– Сынок, может, все-таки не поедете?
Я видел в глазах мамы надежду, что ее сын в последний момент передумает. Но, как и большинство надежд, эта была обречена на провал. Мама медленно ходила по дому, нехотя собирая вещи Тимофея, которые были разложены по разным полкам и шкафам, не скрывая своего мучения.
После рождения собственного сына, я стал лучше понимать ее. Раньше я думал, что мой родитель перебарщивает с заботой и чувством опеки, слишком близко принимает к сердцу мои неудачи и остро переживает за безопасность на дороге. Оказалось, что чувства эти врожденны и появляются вне зависимости от нас, когда рождаются собственные дети.
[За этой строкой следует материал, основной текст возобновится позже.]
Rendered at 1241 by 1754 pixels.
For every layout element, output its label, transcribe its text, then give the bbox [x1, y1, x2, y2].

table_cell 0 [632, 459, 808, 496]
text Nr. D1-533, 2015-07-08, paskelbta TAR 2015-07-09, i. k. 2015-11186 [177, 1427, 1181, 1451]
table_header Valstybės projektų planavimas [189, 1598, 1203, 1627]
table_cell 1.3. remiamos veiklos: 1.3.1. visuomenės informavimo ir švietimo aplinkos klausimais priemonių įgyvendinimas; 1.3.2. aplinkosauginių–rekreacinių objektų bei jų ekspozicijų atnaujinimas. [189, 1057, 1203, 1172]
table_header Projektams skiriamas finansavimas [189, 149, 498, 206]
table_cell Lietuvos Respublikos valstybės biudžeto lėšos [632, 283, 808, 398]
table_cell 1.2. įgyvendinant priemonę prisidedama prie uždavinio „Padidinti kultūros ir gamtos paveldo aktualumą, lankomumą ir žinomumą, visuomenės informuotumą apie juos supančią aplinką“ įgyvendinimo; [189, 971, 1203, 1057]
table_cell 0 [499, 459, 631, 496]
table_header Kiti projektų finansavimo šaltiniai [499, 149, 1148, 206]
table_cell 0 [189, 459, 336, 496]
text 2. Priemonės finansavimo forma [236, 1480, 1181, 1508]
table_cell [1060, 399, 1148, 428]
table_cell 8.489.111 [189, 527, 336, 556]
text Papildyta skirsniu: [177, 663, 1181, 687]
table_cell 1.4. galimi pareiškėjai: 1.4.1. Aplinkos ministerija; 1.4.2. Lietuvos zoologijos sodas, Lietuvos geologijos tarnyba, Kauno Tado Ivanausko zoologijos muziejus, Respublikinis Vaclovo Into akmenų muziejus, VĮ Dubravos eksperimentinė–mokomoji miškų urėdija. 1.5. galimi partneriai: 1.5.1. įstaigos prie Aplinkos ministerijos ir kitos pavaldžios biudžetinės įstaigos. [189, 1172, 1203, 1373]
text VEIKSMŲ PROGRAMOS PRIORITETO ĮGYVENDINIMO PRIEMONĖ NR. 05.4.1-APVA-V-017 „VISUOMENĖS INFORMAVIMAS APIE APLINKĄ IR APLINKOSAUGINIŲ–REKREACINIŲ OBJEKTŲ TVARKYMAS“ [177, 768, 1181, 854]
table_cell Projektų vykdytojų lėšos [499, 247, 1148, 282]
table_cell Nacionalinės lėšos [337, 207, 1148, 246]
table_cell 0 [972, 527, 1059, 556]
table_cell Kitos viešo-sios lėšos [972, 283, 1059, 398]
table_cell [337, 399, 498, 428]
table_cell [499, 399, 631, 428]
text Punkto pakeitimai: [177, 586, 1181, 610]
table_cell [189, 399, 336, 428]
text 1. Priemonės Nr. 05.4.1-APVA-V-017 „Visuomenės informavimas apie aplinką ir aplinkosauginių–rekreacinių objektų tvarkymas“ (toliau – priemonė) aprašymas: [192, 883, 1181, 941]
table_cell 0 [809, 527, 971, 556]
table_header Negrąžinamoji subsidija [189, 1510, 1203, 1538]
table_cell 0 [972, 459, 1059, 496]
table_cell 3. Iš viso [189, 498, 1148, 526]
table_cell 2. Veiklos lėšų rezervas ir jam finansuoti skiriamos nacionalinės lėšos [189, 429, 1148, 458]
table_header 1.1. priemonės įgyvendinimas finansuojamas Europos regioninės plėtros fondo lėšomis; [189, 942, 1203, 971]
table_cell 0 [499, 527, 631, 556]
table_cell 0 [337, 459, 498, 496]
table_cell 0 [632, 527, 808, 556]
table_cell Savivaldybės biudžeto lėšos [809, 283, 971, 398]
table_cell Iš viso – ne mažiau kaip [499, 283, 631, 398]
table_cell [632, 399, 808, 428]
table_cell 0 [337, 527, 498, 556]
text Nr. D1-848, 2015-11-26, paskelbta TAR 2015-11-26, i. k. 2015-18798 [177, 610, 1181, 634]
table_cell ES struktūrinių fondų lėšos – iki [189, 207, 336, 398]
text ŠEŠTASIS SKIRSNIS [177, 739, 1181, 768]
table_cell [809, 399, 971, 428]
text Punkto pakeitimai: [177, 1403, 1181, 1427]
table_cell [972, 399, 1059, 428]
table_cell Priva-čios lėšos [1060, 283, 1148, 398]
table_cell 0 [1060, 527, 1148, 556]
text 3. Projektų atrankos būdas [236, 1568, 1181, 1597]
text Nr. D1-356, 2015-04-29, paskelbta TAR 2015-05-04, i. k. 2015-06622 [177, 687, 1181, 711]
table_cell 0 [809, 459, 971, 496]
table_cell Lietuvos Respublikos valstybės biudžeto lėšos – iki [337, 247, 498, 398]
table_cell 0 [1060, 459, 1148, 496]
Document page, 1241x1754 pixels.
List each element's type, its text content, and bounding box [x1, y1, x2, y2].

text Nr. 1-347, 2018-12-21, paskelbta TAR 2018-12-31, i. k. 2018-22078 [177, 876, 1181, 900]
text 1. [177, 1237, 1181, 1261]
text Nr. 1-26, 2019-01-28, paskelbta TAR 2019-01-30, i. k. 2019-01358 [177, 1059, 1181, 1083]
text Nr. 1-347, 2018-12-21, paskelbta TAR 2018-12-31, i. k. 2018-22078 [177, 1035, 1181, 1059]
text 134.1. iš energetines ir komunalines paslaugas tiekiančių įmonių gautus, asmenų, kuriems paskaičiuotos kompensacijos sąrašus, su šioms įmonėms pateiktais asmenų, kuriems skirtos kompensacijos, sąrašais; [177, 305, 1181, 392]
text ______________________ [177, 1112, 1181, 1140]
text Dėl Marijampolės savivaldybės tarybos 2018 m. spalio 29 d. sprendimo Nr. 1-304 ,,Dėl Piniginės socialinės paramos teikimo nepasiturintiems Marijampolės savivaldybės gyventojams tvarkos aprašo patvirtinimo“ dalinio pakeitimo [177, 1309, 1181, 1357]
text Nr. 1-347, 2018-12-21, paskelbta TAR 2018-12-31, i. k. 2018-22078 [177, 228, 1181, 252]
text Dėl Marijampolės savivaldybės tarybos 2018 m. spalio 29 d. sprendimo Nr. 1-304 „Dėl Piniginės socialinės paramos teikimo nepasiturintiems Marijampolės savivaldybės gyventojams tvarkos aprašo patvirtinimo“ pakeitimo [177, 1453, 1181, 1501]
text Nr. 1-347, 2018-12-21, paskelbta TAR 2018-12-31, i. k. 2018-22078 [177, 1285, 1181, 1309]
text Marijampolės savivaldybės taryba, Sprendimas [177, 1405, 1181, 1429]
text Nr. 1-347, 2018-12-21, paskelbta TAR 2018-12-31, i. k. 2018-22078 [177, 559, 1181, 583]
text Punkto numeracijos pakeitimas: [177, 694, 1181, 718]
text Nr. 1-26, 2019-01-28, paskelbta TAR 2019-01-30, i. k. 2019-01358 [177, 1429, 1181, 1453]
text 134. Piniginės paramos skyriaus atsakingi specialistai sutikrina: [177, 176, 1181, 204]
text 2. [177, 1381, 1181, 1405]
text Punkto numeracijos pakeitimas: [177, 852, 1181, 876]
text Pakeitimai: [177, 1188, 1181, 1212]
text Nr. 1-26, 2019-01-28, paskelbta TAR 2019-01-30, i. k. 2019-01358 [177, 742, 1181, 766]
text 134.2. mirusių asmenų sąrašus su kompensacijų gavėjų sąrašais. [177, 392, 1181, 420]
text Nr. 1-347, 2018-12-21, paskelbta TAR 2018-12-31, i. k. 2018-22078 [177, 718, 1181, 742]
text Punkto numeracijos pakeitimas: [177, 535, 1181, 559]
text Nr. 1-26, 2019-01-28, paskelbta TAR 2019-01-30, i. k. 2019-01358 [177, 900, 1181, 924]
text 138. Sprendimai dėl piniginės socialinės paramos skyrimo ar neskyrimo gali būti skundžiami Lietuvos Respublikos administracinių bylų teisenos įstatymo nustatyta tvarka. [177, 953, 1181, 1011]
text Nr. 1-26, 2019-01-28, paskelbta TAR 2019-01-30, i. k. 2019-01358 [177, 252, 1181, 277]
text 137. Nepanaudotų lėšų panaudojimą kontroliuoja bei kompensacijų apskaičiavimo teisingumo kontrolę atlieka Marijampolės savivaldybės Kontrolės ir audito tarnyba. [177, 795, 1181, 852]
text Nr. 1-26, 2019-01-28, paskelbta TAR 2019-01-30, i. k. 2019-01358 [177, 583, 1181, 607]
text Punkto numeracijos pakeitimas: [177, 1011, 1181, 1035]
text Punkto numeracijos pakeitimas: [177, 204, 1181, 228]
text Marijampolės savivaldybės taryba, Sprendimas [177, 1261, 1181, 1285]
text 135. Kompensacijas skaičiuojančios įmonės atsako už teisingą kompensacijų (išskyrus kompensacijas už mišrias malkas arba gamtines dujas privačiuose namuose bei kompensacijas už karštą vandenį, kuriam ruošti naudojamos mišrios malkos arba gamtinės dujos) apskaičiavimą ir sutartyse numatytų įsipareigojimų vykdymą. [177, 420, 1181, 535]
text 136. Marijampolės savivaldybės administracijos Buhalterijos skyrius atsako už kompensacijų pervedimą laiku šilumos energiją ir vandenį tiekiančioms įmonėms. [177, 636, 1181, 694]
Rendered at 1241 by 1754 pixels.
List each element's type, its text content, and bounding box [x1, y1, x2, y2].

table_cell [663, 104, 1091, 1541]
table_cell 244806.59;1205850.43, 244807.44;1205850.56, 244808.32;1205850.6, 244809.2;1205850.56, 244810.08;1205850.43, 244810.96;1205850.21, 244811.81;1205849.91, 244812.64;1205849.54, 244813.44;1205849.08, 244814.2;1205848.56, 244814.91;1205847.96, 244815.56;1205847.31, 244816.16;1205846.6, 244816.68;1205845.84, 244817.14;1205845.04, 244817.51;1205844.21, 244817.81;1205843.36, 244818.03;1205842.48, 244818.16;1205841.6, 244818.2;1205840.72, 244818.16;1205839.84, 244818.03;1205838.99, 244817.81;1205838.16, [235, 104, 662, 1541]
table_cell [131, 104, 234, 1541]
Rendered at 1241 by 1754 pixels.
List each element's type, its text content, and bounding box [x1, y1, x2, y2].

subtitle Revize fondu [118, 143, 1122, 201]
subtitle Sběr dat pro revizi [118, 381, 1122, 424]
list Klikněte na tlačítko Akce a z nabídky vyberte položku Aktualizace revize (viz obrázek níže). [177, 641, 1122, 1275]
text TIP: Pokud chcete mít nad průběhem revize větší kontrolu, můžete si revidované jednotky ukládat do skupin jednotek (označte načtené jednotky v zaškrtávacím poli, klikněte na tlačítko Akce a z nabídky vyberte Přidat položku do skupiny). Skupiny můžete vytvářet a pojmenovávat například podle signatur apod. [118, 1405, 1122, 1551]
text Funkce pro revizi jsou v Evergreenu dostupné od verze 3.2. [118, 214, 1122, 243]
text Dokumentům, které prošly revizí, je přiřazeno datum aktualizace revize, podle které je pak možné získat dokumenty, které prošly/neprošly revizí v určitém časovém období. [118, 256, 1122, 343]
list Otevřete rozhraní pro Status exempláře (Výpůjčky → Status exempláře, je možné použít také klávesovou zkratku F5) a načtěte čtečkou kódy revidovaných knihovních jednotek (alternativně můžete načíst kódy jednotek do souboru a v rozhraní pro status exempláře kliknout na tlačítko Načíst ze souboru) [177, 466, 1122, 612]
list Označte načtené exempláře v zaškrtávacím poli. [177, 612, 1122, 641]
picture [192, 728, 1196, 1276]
Поэтому сейчас мне было вдвойне тяжелее отказывать, обрекать ее на двойную разлуку: с сыном и внуком.
– Тимофею здесь будет гораздо лучше. Зачем везти его на новое место? – продолжала причитать она.
Я не мог смотреть ей в глаза, поэтому сделал вид, что взглянул на сына. Он спокойно собирал конструктор из «Лего» на полу в гостиной, как будто ничего страшного в его жизни и не происходило. Но я видел, как мой ребенок начинает замыкаться в себе и становиться заторможенным, что ли. Долго отвечает на вопросы, медленно реагирует, иногда вообще будто не слышит слов, обращенных к нему. И долго смотрит странным пустым взглядом вдаль.
Мама, все так же охая, ходила по дому и, силясь, собирала вещи. Пыталась сосредоточиться, чтобы ничего не упустить, но у нее явно не получалось.
Я пошел на кухню, чтобы налить себе немного виски со льдом, но, подойдя к холодильнику, вспомнил, что за рулем. Все равно раздраженно открыл холодильник, достал колы и наполнил ей бокал.
– Может оставишь его у меня? – сходу предложила она, когда вошла на кухню вслед за мной, держа в руках ветровку Тима. – Хотя бы на годик? А как устроишься, приедешь за ним, заберешь. Я справлюсь. Справилась же с тобой.
Предложение было неожиданным. Я поднял глаза и, кажется, среагировал на эти ее слова. Оставалось только надеяться, что она не заметила. Не заметила, что на мгновение я заколебался.
Если б она узнала, что я обдумывал такой вариант, принимал его в расчет, то обязательно бы насела на меня и как можно дольше не отпускала, как повисший над пропастью изо всех сил хватается за любой выступ, лишь бы не упасть.
Я быстро собрался с мыслями и сделал спокойное равнодушное лицо, медленно потягивал колу из бокала и задумчиво смотрел в окно, за которым было темно и шел дождь. Мне нравилось вот так сидеть на ее кухне, особенно после смерти жены. Здесь я чувствовал себя чуточку легче. В доме, построенным мной для мамы. Когда я страдал о того, что не могу почувствовать себя счастливым мужем и достойным отцом, я шел в дом мамы, на эту кухню, чтобы почувствовать себя хорошим сыном. Однако сейчас это ощущение пропало.
Я с радостью оставил бы Тима с мамой, потому что не мог спокойно на него смотреть, как бы жестоко это не звучало. Я видел в нем свою умершую жену. Собственно, ради этого я и хотел уехать из родного города, бежать подальше, чтобы ничего больше о ней не напоминало. Но получалось, что брал с собой самое яркое воспоминание о жене, и наш отъезд по сути был бессмысленным.
– Нам обоим нужно ехать, – ответил я, – обоим сменить обстановку.
Она вздохнула. Но она должна понять, что выбора у меня нет.
– Призраки существуют, мам, – продолжил я, глядя в окно на ее кухне. – Я иду по улицам города, захожу в кафе, где мы завтракали и пили кофе, и вижу ее в витринах этого кафе, за стеклом больших окон, где она ждет меня, ощущаю её в запахах и не могу отделаться от навязчивого чувства ее присутствия.